Pensé que me desmayaba. No por la película, claro, sino por el calor que hacía en el patio del CCCB. Un cine a la fresca no tan a la fresca, con ese bochorno tan barcelonés de cuando parece que va a llover pero no. Sudados y sin agua, no pensamos en ningún momento en irnos. Estábamos clavados a nuestros asientos, pendientes de esa historia sobre un chico que le desgrana una historia a su profesor de literatura.
Es el poder de las historias. Querer saber más y más, cada detalle, qué ocurrirá en la siguiente entrega. La sorpresa y el escándalo que finge quien quería que le escandalizasen. Ese punto cotilla que todos tenemos.
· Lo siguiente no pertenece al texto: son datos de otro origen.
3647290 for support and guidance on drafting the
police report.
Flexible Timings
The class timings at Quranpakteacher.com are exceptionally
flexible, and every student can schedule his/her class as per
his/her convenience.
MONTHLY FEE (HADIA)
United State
En la película hablan de Las mil y una noches, pero yo pensaba en La ventana indiscreta de Hitchcock.
Me sorprende el éxito de En la casa. A mí me interesó muchísimo: veía reflejadas mis inquietudes como narrador, los diferentes enfoques y posibilidades que te vas planteando al plantear las escenas. Cómo mostraban en la pantalla que una misma situación puede transmitir sensaciones contrarias según los ojos que la observan. Unos se fijan en ciertos detalles; otros, cambio, en los gestos. Por eso nos gustan tanto ciertos escritores: porque solo ellos ven el mundo con sus ojos y nos lo describen tal como lo ven.
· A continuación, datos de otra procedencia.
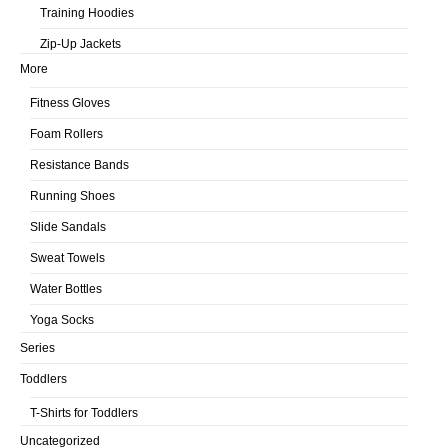
Training Hoodies
Zip-Up Jackets
More
Fitness Gloves
Foam Rollers
Resistance Bands
Running Shoes
Slide Sandals
Sweat Towels
Water Bottles
Yoga Socks
Series
Toddlers
T-Shirts for Toddlers
Uncategorized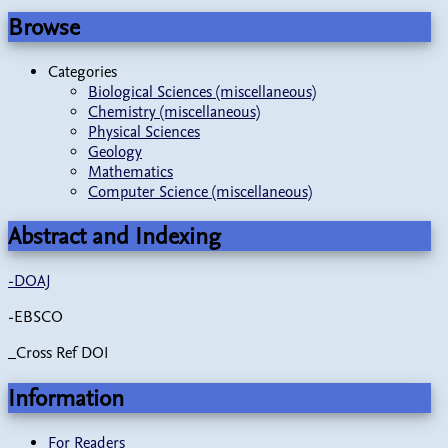
Browse
Categories
Biological Sciences (miscellaneous)
Chemistry (miscellaneous)
Physical Sciences
Geology
Mathematics
Computer Science (miscellaneous)
Abstract and Indexing
-
DOAJ
-EBSCO
_Cross Ref DOI
Information
For Readers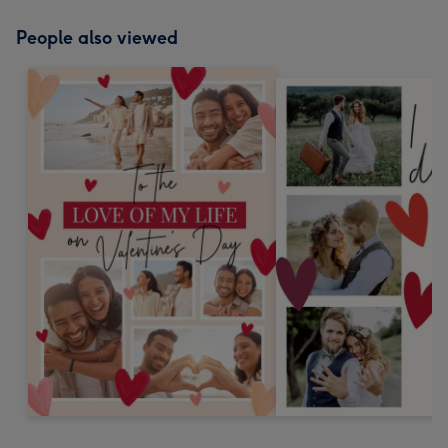
People also viewed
Habría jurado que este proceso, el de la creación, no nos importaba más que a la gente que, ya sea en cine, literatura, arte, narra historias. Pero el público estaba encantado. Será porque a todos nos gusta ser voyeurs por un día. Y por lo bien hilvanado que está todo para que al final no sepas qué es verdad y qué fantasía, pero poco importa, porque te hace vibrar, y eso es lo que hace que merezca la pena.